- Tâche a -
Modifiez le passage de l'extrait qui commence à « Cette citoyenneté est » et se termine à « du terme. (….) », en remplaçant « citoyenneté » par « civilité ».

- Extrait -
○ ○ ○ ○

« La culture au sens d’œuvre », Cynthia Fleury
Réflexions sur les espaces renaissants, l’individuation, l’identité, la culture, et autres, par Cynthia Fleury dans une émission de France Culture autour de son livre « Dialoguer avec l’Orient, retour à la renaissance » ; émission de Ghaleb Bencheikh à écouter intégralement ici¹.
Extraits
» Le souci de soi et le souci de l’état de droit est matriciellement au même endroit. (…) Ce qui fait un individu c’est la question de l’individuation ; un processus de singularisation, de différenciation, oui, mais un processus qui est en entrelac avec le monde, avec l’autre, avec ce qui n’est pas lui, avec la conscientisation de son manque, mais aussi la conscientisation des manques qui l’ont précédé. Un être humain, comme dit Jung, est un âge immense. Donc tout ce qui a été avant soi est en soi . (…)
Cette citoyenneté est le ferment de tout cela. Elle travaille avec, à la fois, cet endogène, à l’instant T où nous sommes, notre monde, nos insuffisances et en même temps nos suffisances au sens positif du terme. (….)

○ ○ ○ ○

- Tâche b -
Présentez en liste numérotée les lignes des données recueillies, en commençant au début de ces données et en terminant par la ligne qui contient « road: (55, 256) ». Omettez les lignes vides ainsi que les images.

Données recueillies
○ ○ ○ ○

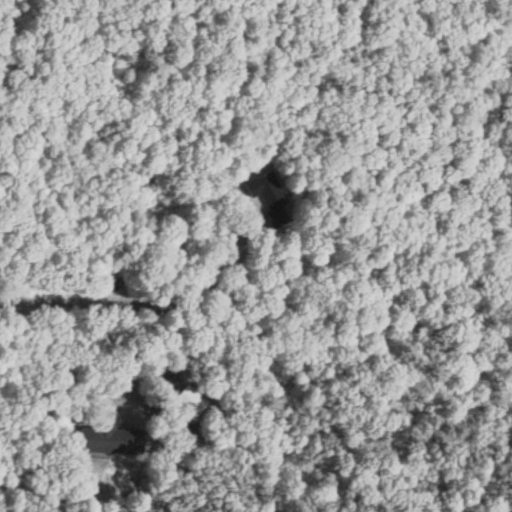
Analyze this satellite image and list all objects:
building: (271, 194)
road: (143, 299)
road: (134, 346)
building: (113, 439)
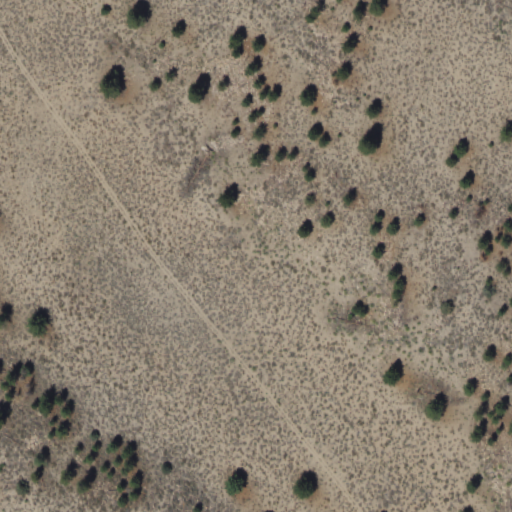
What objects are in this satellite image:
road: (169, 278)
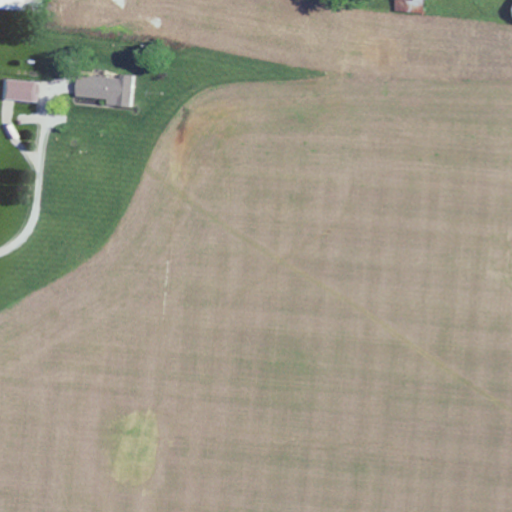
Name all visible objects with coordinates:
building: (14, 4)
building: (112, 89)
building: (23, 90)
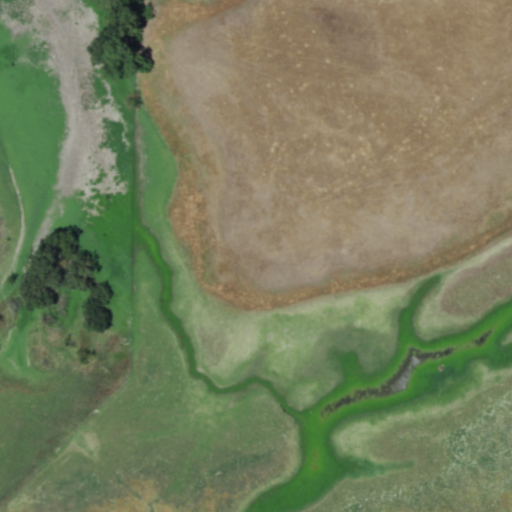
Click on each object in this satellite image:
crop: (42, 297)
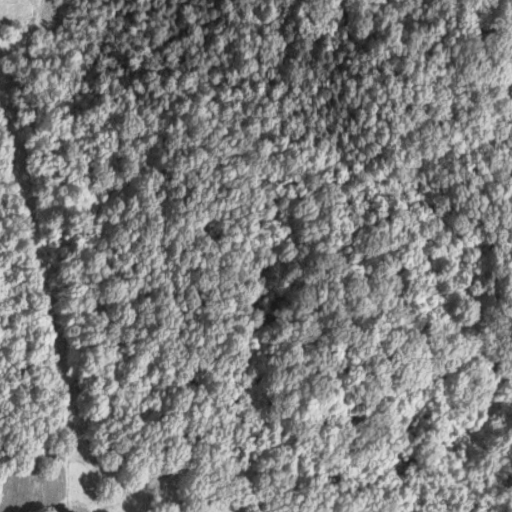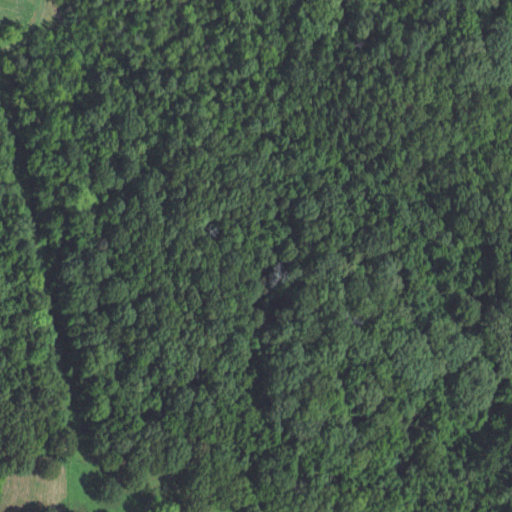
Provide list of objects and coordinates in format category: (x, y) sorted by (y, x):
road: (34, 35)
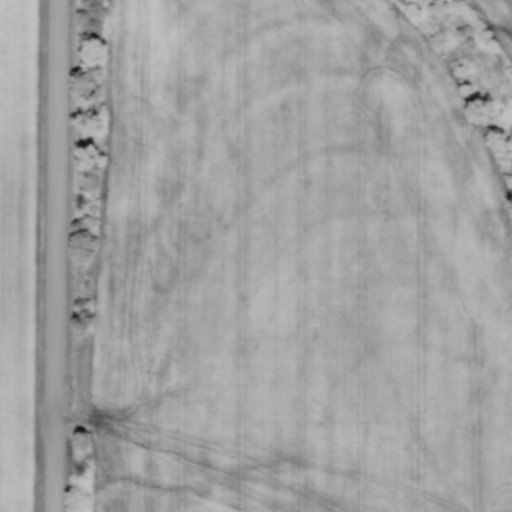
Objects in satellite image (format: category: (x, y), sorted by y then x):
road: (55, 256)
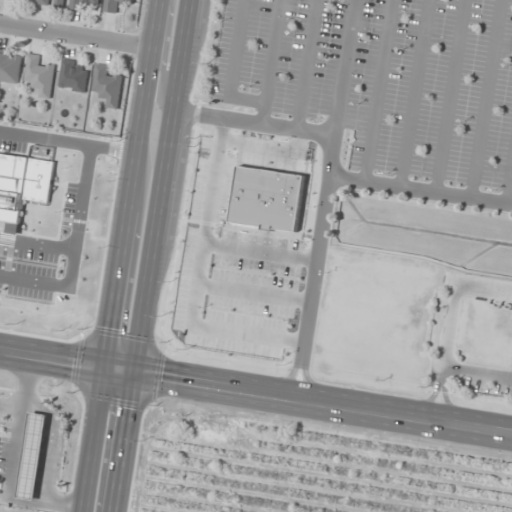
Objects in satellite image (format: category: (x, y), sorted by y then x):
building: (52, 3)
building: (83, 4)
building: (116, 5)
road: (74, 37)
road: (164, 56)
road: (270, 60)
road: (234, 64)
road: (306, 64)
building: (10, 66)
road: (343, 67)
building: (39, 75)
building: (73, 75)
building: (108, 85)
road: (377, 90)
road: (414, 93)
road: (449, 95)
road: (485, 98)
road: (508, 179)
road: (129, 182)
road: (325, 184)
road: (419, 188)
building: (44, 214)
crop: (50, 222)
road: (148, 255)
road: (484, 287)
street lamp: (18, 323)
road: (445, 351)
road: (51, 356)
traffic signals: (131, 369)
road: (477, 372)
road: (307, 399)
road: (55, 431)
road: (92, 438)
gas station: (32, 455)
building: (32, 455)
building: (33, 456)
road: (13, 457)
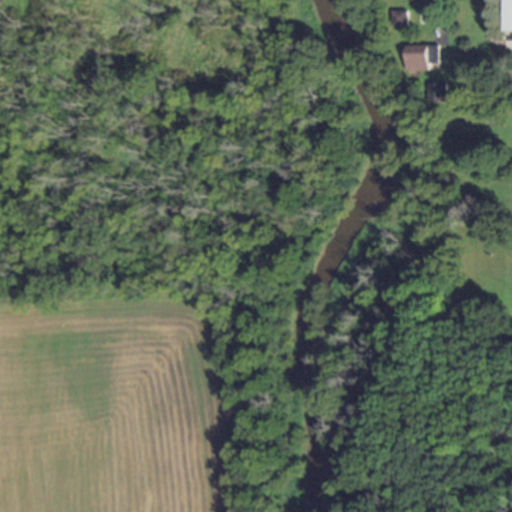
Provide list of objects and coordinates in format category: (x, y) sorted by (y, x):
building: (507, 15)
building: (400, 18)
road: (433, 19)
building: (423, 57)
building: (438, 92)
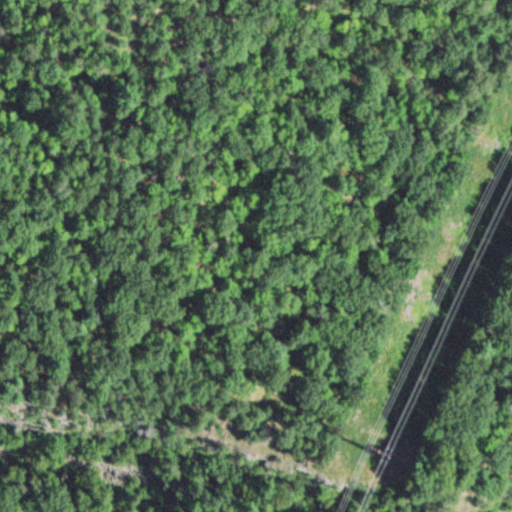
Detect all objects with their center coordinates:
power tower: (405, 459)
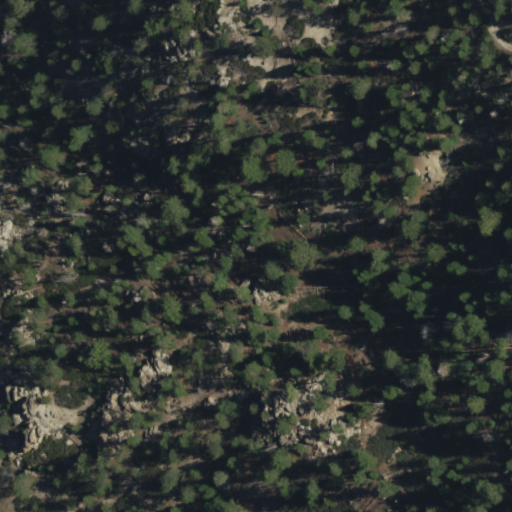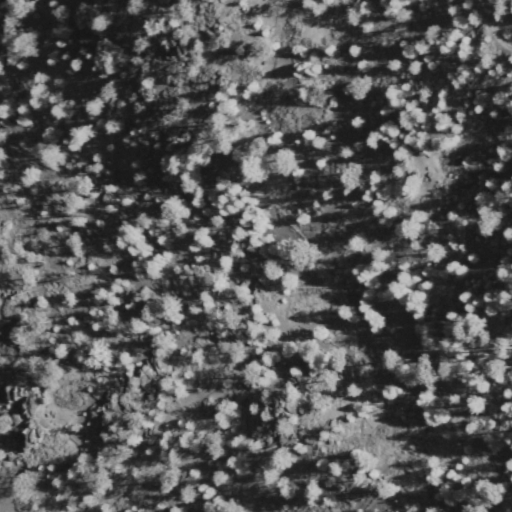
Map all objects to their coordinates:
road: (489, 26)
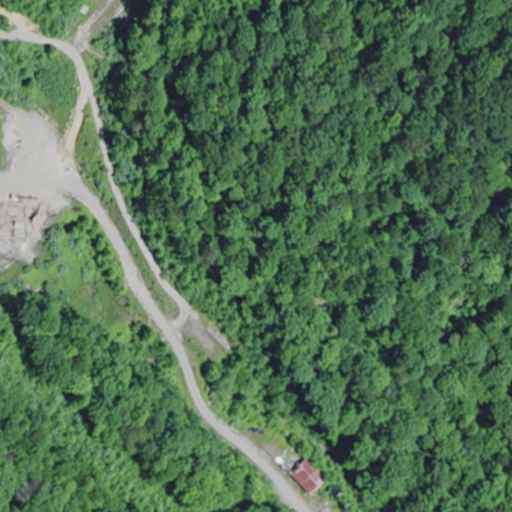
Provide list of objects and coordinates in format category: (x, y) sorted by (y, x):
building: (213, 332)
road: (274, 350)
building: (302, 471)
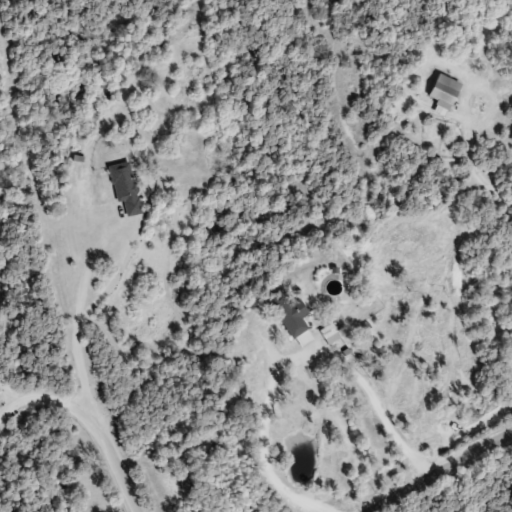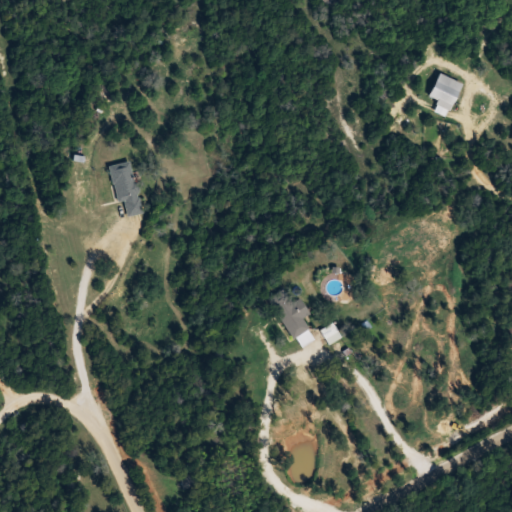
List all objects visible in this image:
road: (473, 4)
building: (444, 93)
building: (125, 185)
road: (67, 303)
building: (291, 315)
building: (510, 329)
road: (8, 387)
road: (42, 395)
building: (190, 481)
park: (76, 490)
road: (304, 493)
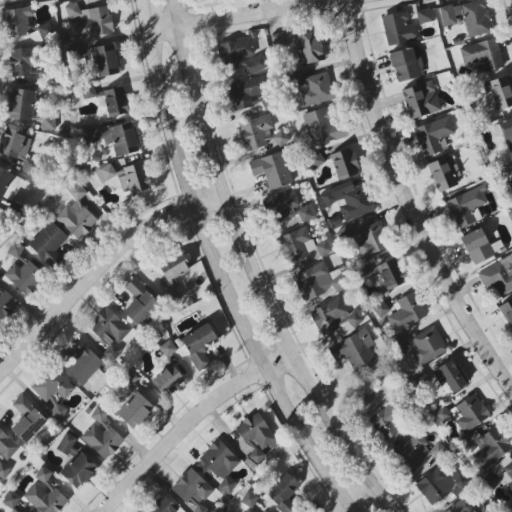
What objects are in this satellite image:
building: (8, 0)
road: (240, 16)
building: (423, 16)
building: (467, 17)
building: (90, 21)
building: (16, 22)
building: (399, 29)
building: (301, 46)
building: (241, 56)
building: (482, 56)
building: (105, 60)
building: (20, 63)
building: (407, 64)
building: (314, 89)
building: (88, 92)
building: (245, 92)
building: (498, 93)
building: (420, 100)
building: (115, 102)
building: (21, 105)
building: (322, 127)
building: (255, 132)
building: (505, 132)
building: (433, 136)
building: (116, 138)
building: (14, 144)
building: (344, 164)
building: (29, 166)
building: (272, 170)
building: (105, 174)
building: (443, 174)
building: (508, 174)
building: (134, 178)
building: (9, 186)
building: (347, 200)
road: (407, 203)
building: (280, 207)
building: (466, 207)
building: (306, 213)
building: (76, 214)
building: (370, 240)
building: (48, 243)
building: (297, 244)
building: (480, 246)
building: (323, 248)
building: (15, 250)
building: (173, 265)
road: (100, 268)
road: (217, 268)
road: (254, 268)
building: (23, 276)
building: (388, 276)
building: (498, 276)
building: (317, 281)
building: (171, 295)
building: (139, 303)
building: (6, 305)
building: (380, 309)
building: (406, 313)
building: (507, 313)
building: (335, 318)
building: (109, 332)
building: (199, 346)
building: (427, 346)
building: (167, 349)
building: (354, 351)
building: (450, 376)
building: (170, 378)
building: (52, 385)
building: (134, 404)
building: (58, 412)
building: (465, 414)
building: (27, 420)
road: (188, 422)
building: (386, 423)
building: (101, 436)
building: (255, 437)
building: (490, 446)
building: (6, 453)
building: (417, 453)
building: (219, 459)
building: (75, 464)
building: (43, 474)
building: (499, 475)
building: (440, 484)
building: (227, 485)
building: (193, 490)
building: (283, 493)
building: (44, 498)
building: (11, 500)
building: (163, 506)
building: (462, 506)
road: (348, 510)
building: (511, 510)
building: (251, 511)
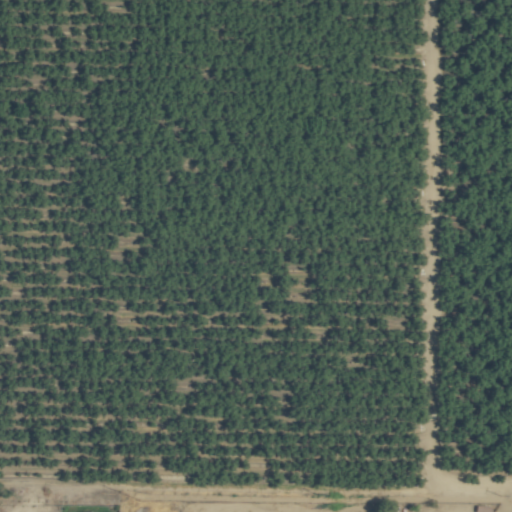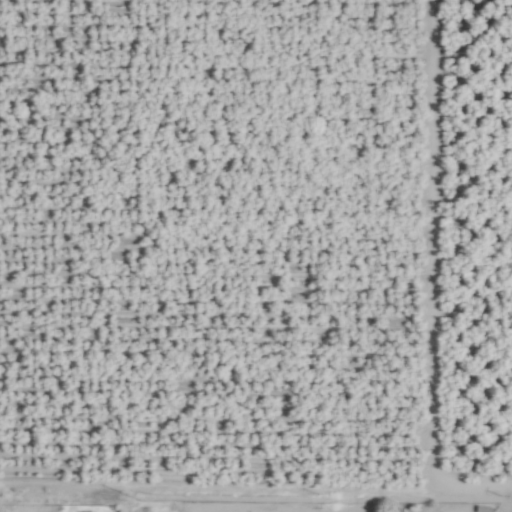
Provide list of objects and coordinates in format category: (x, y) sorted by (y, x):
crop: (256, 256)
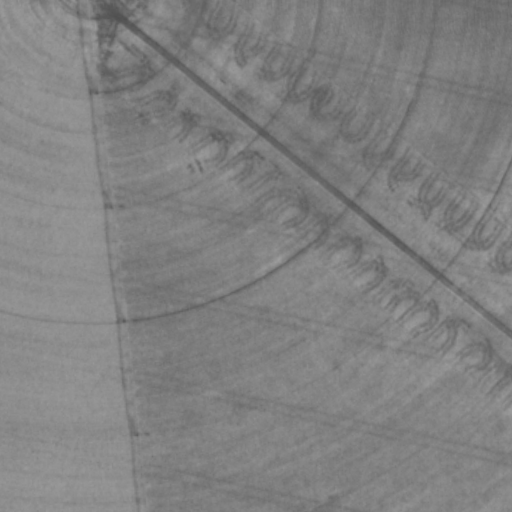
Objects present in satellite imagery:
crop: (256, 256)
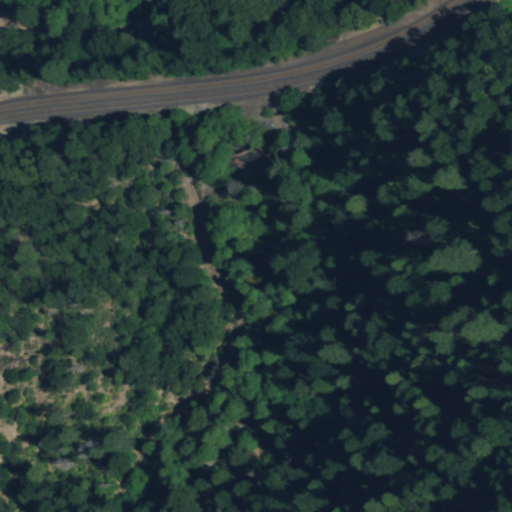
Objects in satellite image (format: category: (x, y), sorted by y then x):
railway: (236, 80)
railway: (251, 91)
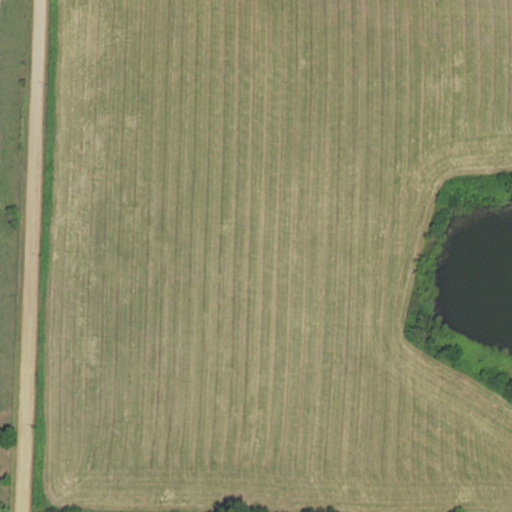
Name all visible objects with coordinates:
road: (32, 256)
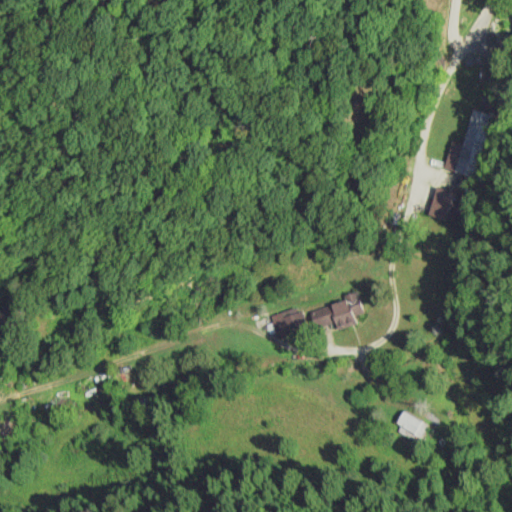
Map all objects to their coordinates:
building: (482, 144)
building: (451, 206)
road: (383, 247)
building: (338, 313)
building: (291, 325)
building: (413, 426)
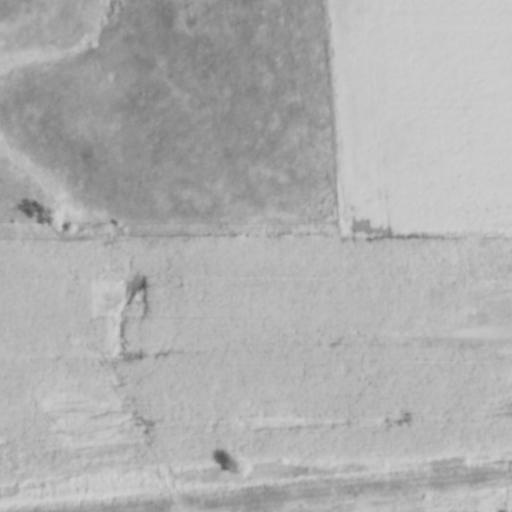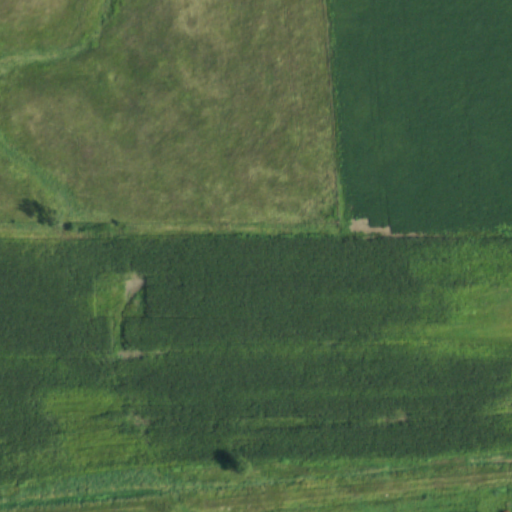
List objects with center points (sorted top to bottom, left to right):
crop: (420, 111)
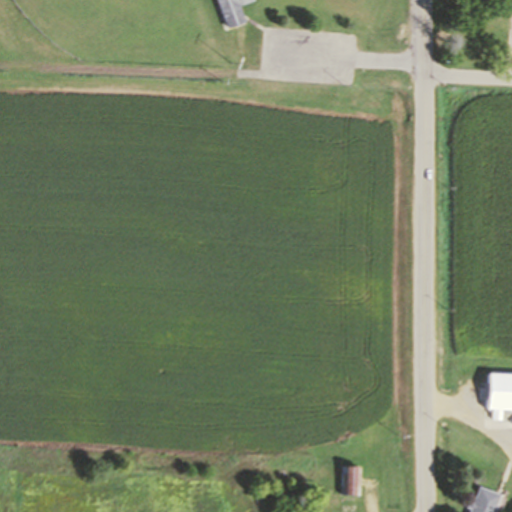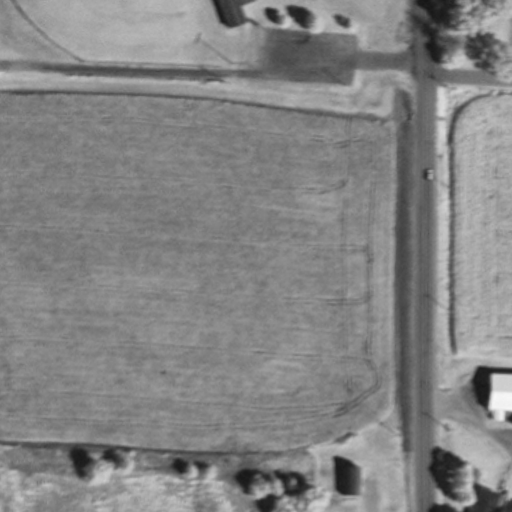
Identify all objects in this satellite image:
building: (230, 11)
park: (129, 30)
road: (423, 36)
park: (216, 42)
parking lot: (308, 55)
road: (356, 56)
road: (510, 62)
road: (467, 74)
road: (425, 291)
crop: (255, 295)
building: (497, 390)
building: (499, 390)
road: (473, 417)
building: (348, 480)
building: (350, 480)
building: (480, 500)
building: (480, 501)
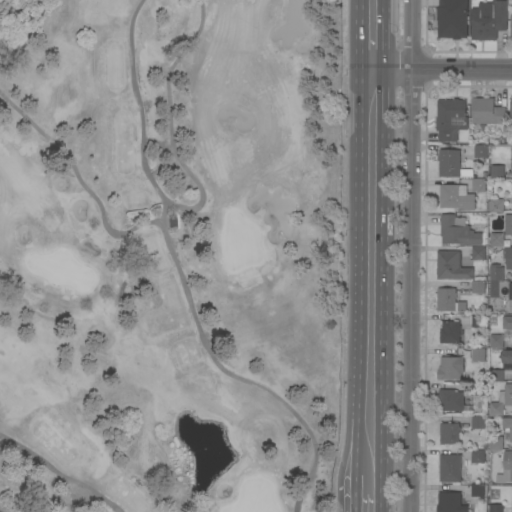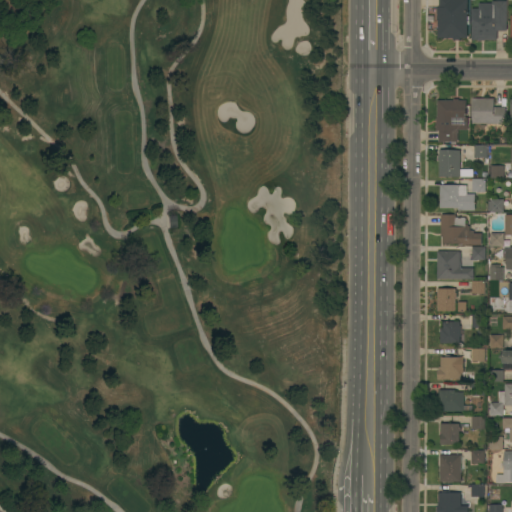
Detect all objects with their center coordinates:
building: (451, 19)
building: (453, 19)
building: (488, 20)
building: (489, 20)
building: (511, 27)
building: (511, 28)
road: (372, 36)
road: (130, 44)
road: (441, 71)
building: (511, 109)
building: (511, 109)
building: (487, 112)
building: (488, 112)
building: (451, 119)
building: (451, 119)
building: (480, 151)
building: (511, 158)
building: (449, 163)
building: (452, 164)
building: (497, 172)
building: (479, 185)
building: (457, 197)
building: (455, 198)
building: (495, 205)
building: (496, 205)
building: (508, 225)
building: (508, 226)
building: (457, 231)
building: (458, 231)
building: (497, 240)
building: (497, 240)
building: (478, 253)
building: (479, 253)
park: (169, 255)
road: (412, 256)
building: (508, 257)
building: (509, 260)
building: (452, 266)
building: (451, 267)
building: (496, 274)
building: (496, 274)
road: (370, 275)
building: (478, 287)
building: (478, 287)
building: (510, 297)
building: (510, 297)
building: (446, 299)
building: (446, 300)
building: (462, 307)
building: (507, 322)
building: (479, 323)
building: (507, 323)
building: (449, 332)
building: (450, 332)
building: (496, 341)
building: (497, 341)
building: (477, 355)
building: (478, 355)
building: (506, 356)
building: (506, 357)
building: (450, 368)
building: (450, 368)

○ ○ ○ ○

- Réponse a -
Cette civilité est le ferment de tout cela. Elle travaille avec, à la fois, cet endogène, à l’instant T où nous sommes, notre monde, nos insuffisances et en même temps nos suffisances au sens positif du terme. (….)

- Réponse b -
1. Analyze this satellite image and list all objects:
2. building: (271, 194)
3. road: (143, 299)
4. road: (134, 346)
5. building: (113, 439)
6. What objects are in this satellite image:
7. road: (169, 278)
8. Name all visible objects with coordinates:
9. building: (14, 4)
10. building: (112, 89)
11. building: (23, 90)
12. Click on each object in this satellite image:
13. crop: (42, 297)
14. Provide list of objects and coordinates in format category: (x, y) sorted by (y, x):
15. road: (34, 35)
16. Objects in satellite image (format: category: (x, y), sorted by y then x):
17. road: (55, 256)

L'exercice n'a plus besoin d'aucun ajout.